[Start of section]

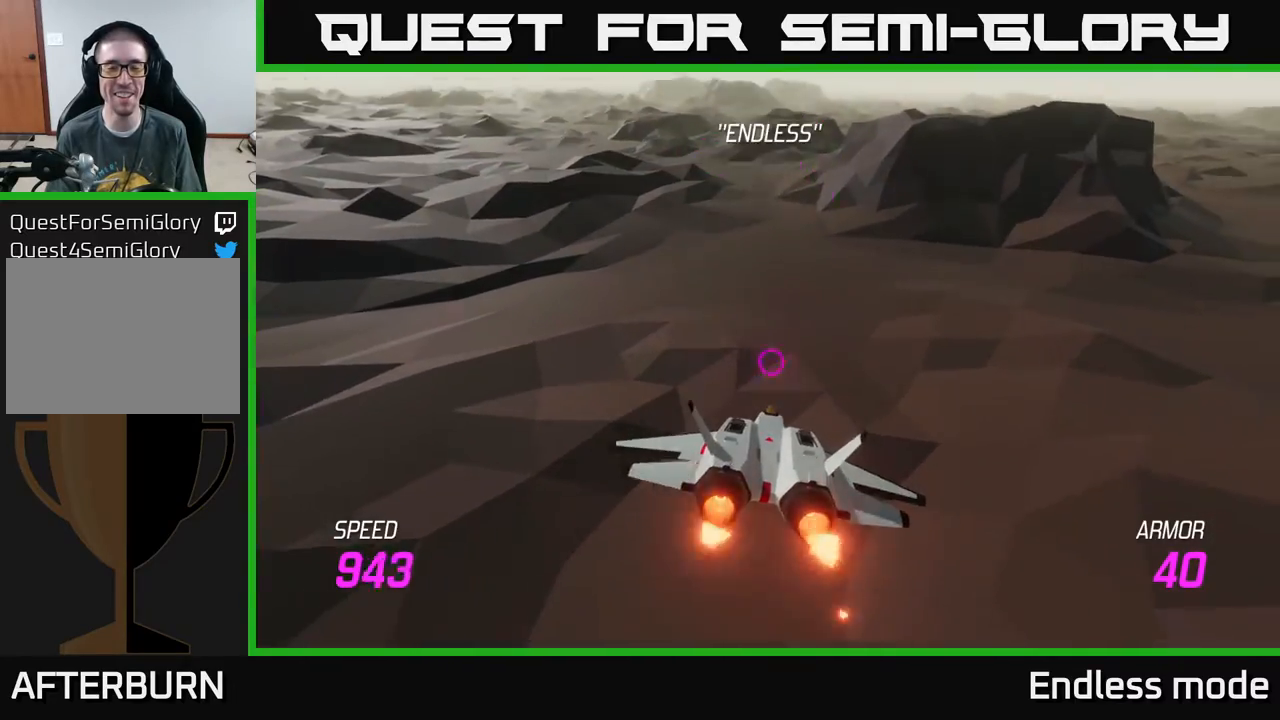
{"buttons": ["L2"], "left_stick": "up-left", "events": [[83, "left_stick", "center"], [133, "left_stick", "up"], [350, "left_stick", "up-left"]]}
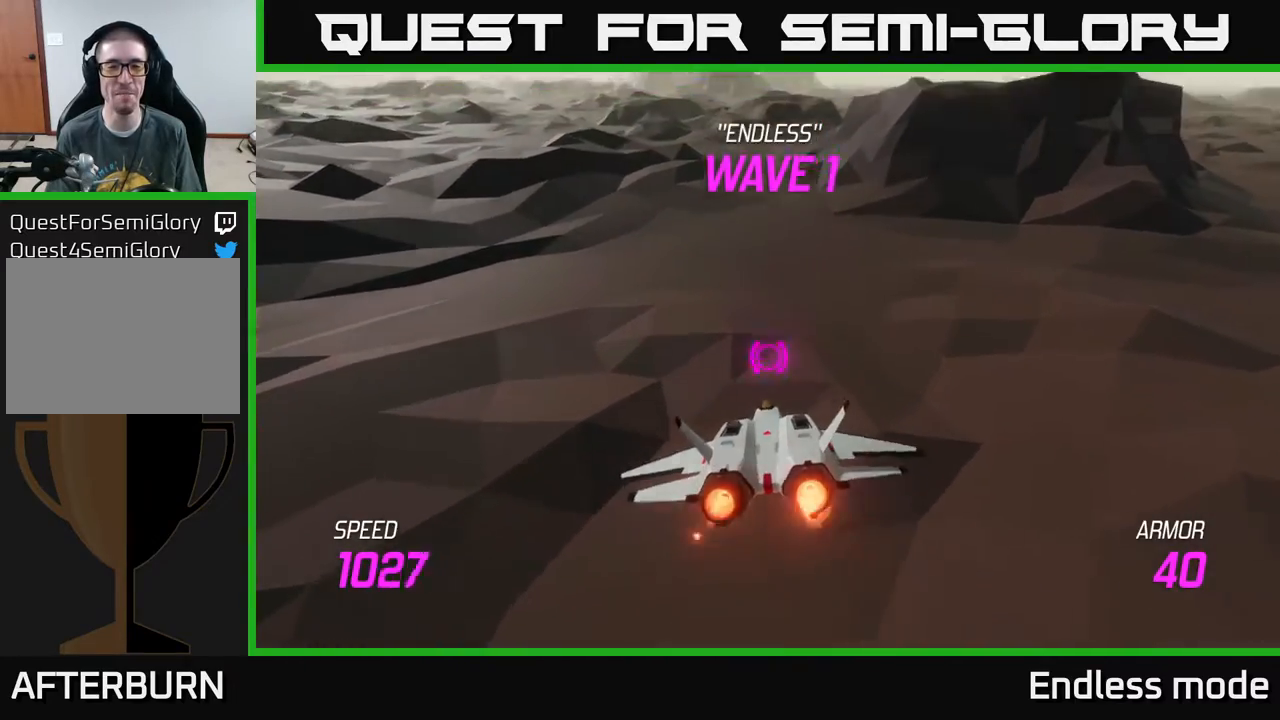
{"buttons": ["L2"], "left_stick": "center", "events": [[17, "left_stick", "up"], [283, "left_stick", "down-left"], [383, "left_stick", "center"]]}
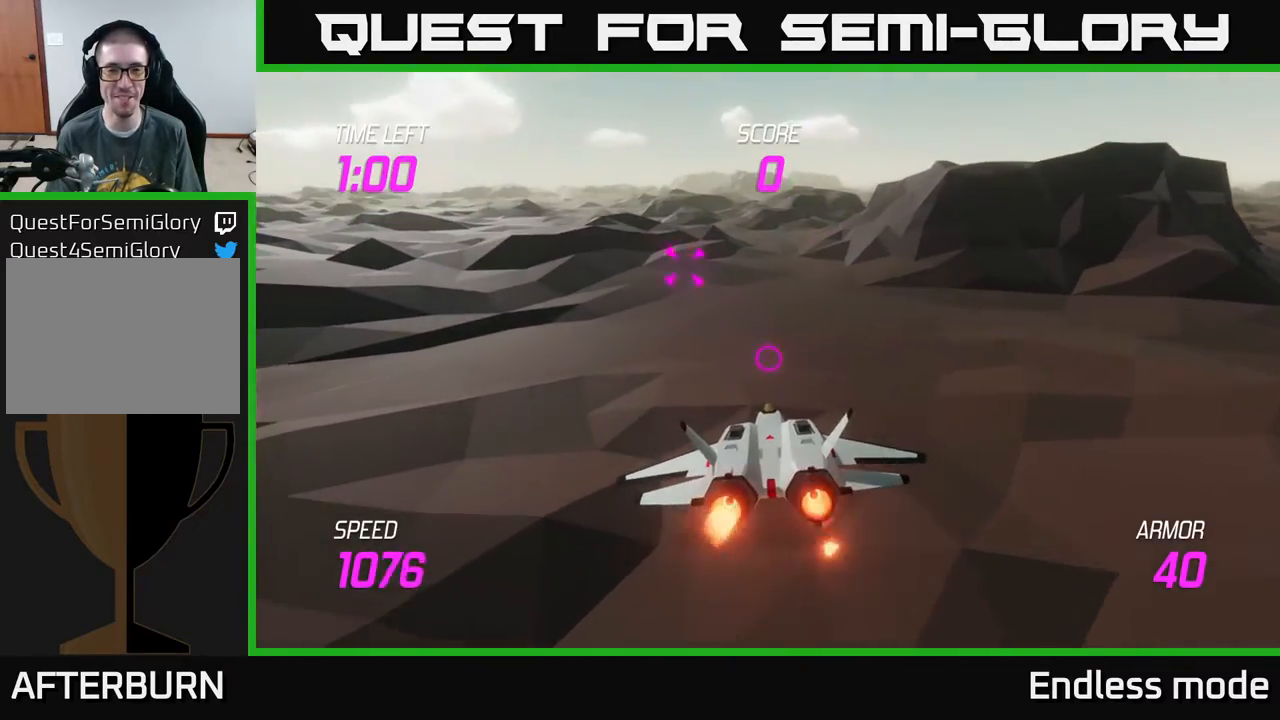
{"buttons": [], "left_stick": "up-left", "events": [[100, "left_stick", "up-left"], [150, "L2", "up"]]}
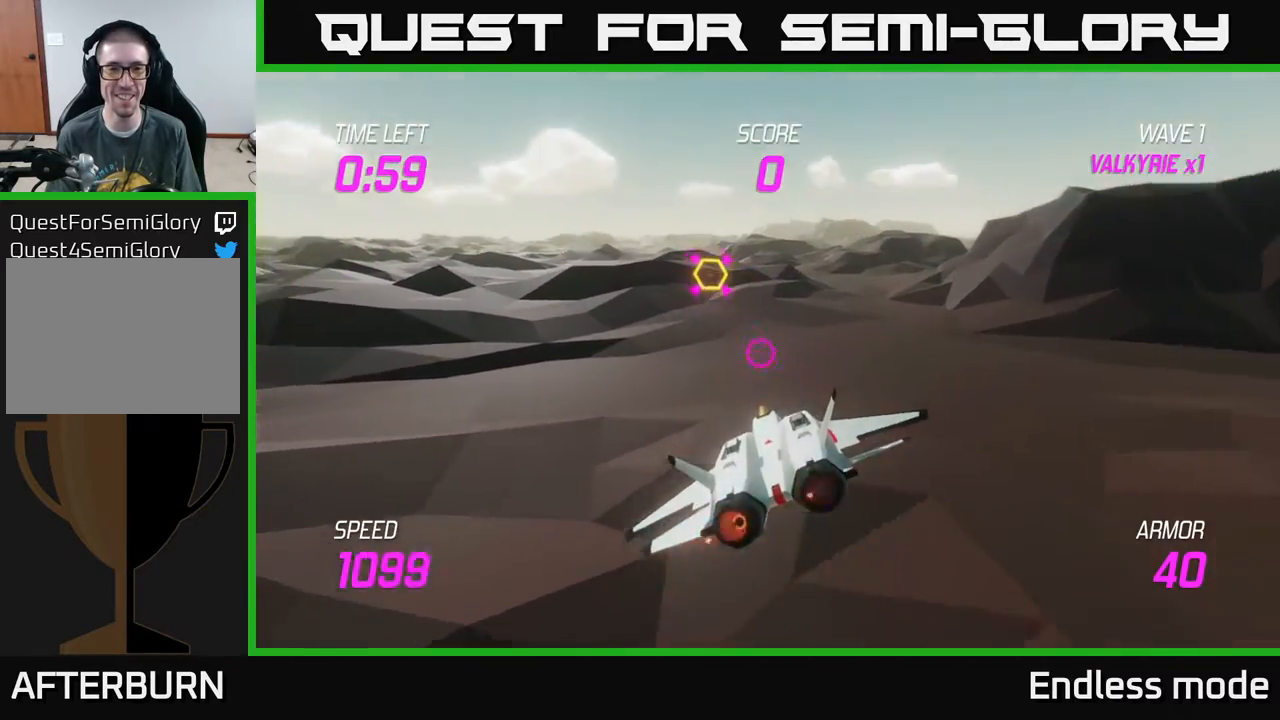
{"buttons": ["L2"], "left_stick": "right", "events": [[217, "R2", "down"], [233, "left_stick", "left"], [333, "R2", "up"], [367, "left_stick", "center"], [400, "R2", "down"], [450, "left_stick", "right"], [483, "L2", "down"], [500, "R2", "up"]]}
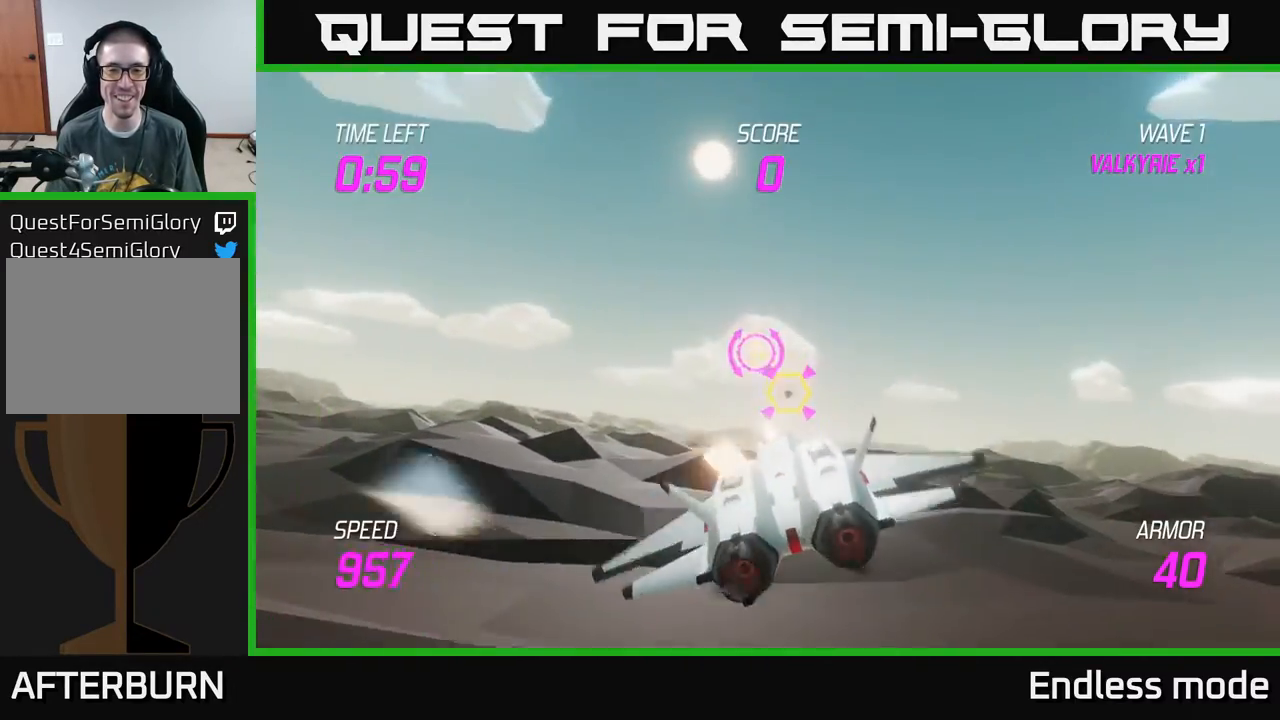
{"buttons": [], "left_stick": "right", "events": [[83, "L2", "up"], [183, "L2", "down"], [283, "L2", "up"], [350, "L2", "down"], [450, "L2", "up"]]}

[End of section]

» To do: The records above must be printed exactly, but the pictures they hold should be omitted.

» Response to the task:
{"buttons": ["L2"], "left_stick": "up-left", "events": [[83, "left_stick", "center"], [133, "left_stick", "up"], [350, "left_stick", "up-left"]]}
{"buttons": ["L2"], "left_stick": "center", "events": [[17, "left_stick", "up"], [283, "left_stick", "down-left"], [383, "left_stick", "center"]]}
{"buttons": [], "left_stick": "up-left", "events": [[100, "left_stick", "up-left"], [150, "L2", "up"]]}
{"buttons": ["L2"], "left_stick": "right", "events": [[217, "R2", "down"], [233, "left_stick", "left"], [333, "R2", "up"], [367, "left_stick", "center"], [400, "R2", "down"], [450, "left_stick", "right"], [483, "L2", "down"], [500, "R2", "up"]]}
{"buttons": [], "left_stick": "right", "events": [[83, "L2", "up"], [183, "L2", "down"], [283, "L2", "up"], [350, "L2", "down"], [450, "L2", "up"]]}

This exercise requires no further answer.